Wer viel unterwegs ist, sollte sich einen der eSIM-Anbieter ansehen. Man braucht kein technisches Verständnis und muss sich nicht mit komplizierten Tarifen auseinandersetzen.






















Für eine gelegentliche Reise mit mehreren Personen bieten sich die Leih-Hotspots und ebenfalls die eSIMs an. Es gibt eine klare Kostenstruktur und keine Überraschungen, aber man muss sich rechtzeitig vor der Abreise um die Anmietung, um die Übergabe und die Rückgabe des Hotspots kümmern. Alternativ kann man auch direkt vor Ort in der jeweiligen Reisedestination eine SIM-Karte erwerben. Hier sollte man aber der jeweiligen Landessprache mächtig sein.

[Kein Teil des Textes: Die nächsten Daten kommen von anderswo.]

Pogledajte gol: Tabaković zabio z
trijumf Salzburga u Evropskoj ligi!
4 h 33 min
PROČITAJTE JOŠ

Ist man nur selten oder kurz außerhalb der EU unterwegs, bieten sich die Roaming-Pakete der großen Handynetzbetreiber Telekom, O2 und Vodafone an. Zwar sind die Pakete insgesamt etwas teurer, aber unterm Strich dennoch oft billiger als der zusätzliche Kauf einer eSIM-Karte oder das Mieten eines Hotspots plus Tarif.